Time-dependent response calculations of nuclear resonances

A new alternative method for evaluating linear response theory is formally developed, and results are presented. This method involves the time evolution of the system using the time-dependent Hartree-Fock calculation and is constructed directly on top of a static Hartree-Fock calculation. By Fourier transforming the time-dependent result, the method extracts the response function and the total probability amplitude. This method allows for a coherent description of static properties of nuclei, such as binding energies and deformations, while also providing a method for calculating collective modes and reaction rates. A full three-dimensional cartesian basis-spline collocation representation is used with several Skyrme interactions. Sample results are presented for the giant multipole resonances of ${}^{16}\mathrm{O}$, ${}^{40}\mathrm{Ca}$, and ${}^{32}\mathrm{S}$ and compared to other calculations.

Figure 1

Fluctuations in the isoscalar axial quadrupole moment as a function of time for ${}^{16}\mathrm{O}$, ${}^{32}\mathrm{S}$, and ${}^{40}\mathrm{Ca}$ using the SkM${}^{*}$ interaction.

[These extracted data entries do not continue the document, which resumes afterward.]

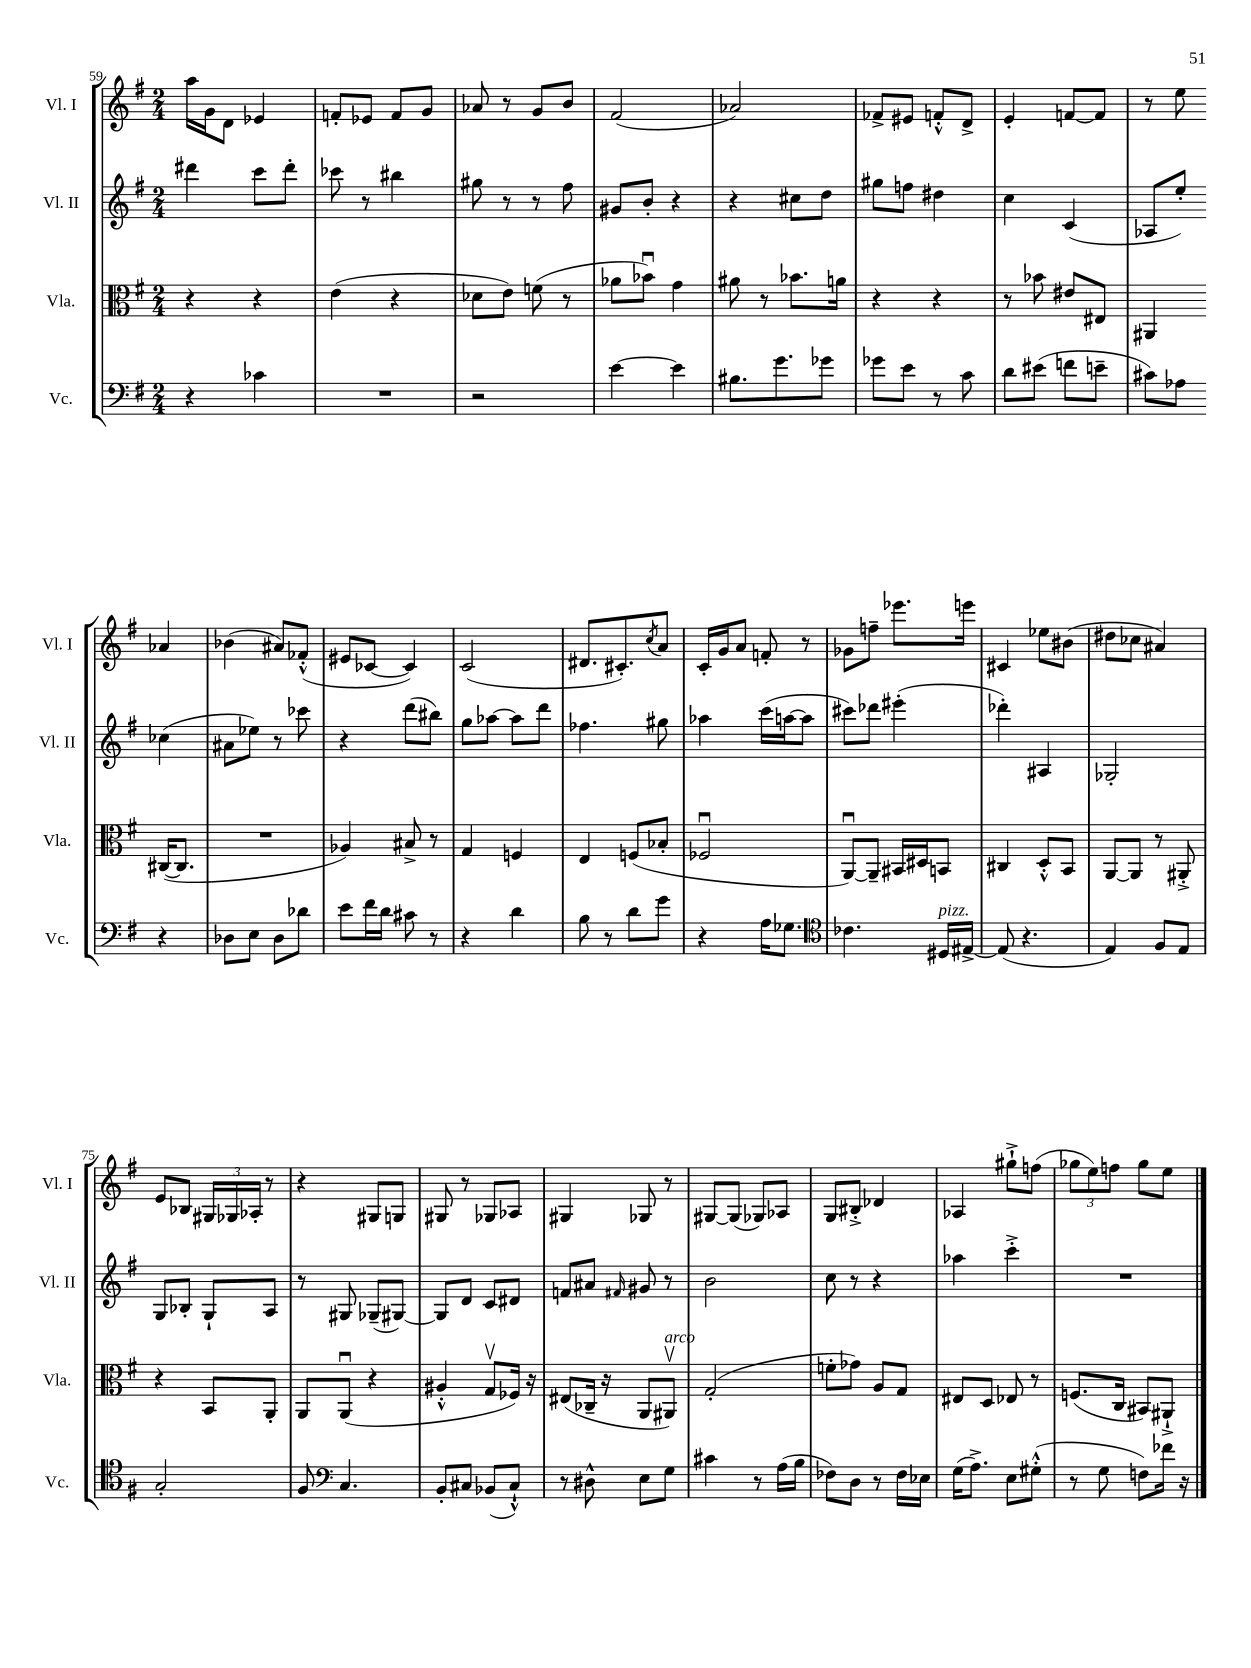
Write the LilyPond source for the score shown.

<<
\new StaffGroup <<
\new Staff = "s0" \with { instrumentName = "Vl. I" shortInstrumentName = "Vl. I" } {
    \clef treble \key g \major \numericTimeSignature \time 2/4
    a''16 g'16 d'8 ees'4 |
    f'8-. ees'8 f'8 g'8 |
    aes'8 r8 g'8 b'8 |
    fis'2( |
    aes'2) |
    fes'8-> eis'8 f'8-.-^ d'8-> |
    e'4-. f'8~ f'8 |
    r8 e''8 aes'4 |
    bes'4( ais'8) fes'8-.-^( |
    eis'8 ces'8~ ces'4) |
    c'2( |
    dis'8. cis'8.-.) \acciaccatura { c''8 } a'8 |
    c'16-. g'16 a'8 f'8-. r8 |
    ges'8 f''8-- ees'''8. e'''16 |
    cis'4 ees''8 bis'8( |
    dis''8 ces''8 ais'4) |
    e'8 bes8 \tuplet 3/2 { gis16 ges16 aes16-. } r8 |
    r4 gis8 g8 |
    gis8 r8 ges8 aes8 |
    gis4 ges8 r8 |
    gis8~ gis8( ges8) aes8 |
    g8 bis8-.-> des'4 |
    aes4 gis''8-!-> f''8( |
    \tuplet 3/2 { ges''8 e''8) f''8 } ges''8 e''8 \bar "|." |
}
\new Staff = "s1" \with { instrumentName = "Vl. II" shortInstrumentName = "Vl. II" } {
    \clef treble \key g \major \numericTimeSignature \time 2/4
    dis'''4 c'''8 dis'''8-. |
    ces'''8 r8 bis''4 |
    gis''8 r8 r8 fis''8 |
    gis'8 b'8-. r4 |
    r4 cis''8 d''8 |
    gis''8 f''8 dis''4 |
    c''4 c'4( |
    aes8 e''8-.) ces''4( |
    ais'8 ees''8) r8 ces'''8 |
    r4 d'''8( bis''8) |
    g''8 aes''8~ aes''8 d'''8 |
    fes''4. gis''8 |
    aes''4 c'''16( a''16~ a''8 |
    cis'''8) des'''8 eis'''4-.( |
    des'''4-.) ais4 |
    ges2-. |
    g8 bes8-. g8-! a8 |
    r8 gis8 ges8--( gis8~) |
    gis8 d'8 c'8 dis'8 |
    f'8 ais'8 \grace { fis'16 } gis'8 r8 |
    b'2 |
    c''8 r8 r4 |
    aes''4 c'''4-.-> |
    R2 \bar "|." |
}
\new Staff = "s2" \with { instrumentName = "Vla." shortInstrumentName = "Vla." } {
    \clef alto \key g \major \numericTimeSignature \time 2/4
    r4 r4 |
    e'4( r4 |
    des'8 e'8) f'8( r8 |
    aes'8 bes'8\downbow) g'4 |
    ais'8 r8 bes'8. a'16 |
    r4 r4 |
    r8 bes'8 eis'8 eis8 |
    ais,4 cis16~( cis8. |
    R2 |
    aes4) bis8-> r8 |
    g4 f4 |
    e4 f8( bes8-. |
    fes2\downbow |
    a,8~\downbow) a,8-- bis,16 dis16 b,8 |
    cis4 d8-.-^ b,8 |
    a,8~ a,8 r8 ais,8-.-> |
    r4 b,8 a,8-. |
    a,8 a,8\downbow( r4 |
    ais4-.-^ g8\upbow fes16) r16 |
    eis8( ces16-- r16 a,8 ais,8\upbow^\markup { \italic "arco" }) |
    g2-.( |
    f'8-. ges'8) a8 g8 |
    eis8 d8 ees8 r8 |
    f8.( c16 bis,8) ais,8-!-> \bar "|." |
}
\new Staff = "s3" \with { instrumentName = "Vc." shortInstrumentName = "Vc." } {
    \clef bass \key g \major \numericTimeSignature \time 2/4
    r4 ces'4 |
    R2 |
    r2 |
    e'4~ e'4 |
    bis8. g'8. ges'8 |
    ges'8 e'8 r8 c'8 |
    d'8 eis'8( f'8 e'8-- |
    cis'8) aes8 r4 |
    des8 e8 des8 des'8 |
    e'8 fis'16 d'16 cis'8 r8 |
    r4 d'4 |
    b8 r8 d'8 g'8 |
    r4 a16 ges8. |
    \clef tenor ces'4. dis16^\markup { \italic "pizz." } eis16~-> |
    eis8( r4. |
    e4) fis8 e8 |
    g2-. |
    fis8 \clef bass c4. |
    b,8-. cis8 bes,8( cis8-!-^) |
    r8 dis8-^ e8 g8 |
    cis'4 r8 a16( b16 |
    fes8) d8 r8 fes16 ees16 |
    g16( a8.->) e8 gis8-.-^( |
    r8 g8 f8) fes'16 r16 \bar "|." |
}
>>
>>
\layout { \context { \Score currentBarNumber = #59 } }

The size of the time step is $0.4$ fm/c. A grid of ${24}^3$ with a cartesian box dimensioned $(-12,+12\hspace{1em}\mathrm{fm}){}^3$ is used.

Figure 2

Imaginary part of the response function corresponding to the isoscalar quadrupole moment shown for ${}^{16}\mathrm{O}$ using three different Skyrme force parametrizations. The experimentally measured giant quadrupole resonance is around 20.7 MeV.

Figure 3

FFT results for ${}^{16}\mathrm{O}$ using three different numbers of time steps. The case when the number of time steps equals an exact power of two (32 768) is clearly the better converged result, showing almost no positive values.

Figure 4

Imaginary part of the response function corresponding to the isoscalar quadrupole moment shown for ${}^{40}\mathrm{Ca}$ using two different Skyrme force parametrizations, SkM${}^{*}$ and SgII.

Figure 5

Imaginary part of the response function corresponding to the isoscalar quadrupole moment shown for ${}^{32}\mathrm{S}$ using the SkM${}^{*}$ force.

Figure 6

Imaginary part of the response function corresponding to the isoscalar and isovector octupole and the isovector dipole shown for ${}^{16}\mathrm{O}$ using the SkM${}^{*}$ force.

Figure 7

Imaginary part of the response function corresponding to the isoscalar and isovector octupole and isovector dipole shown for ${}^{16}\mathrm{O}$ using the SgII force.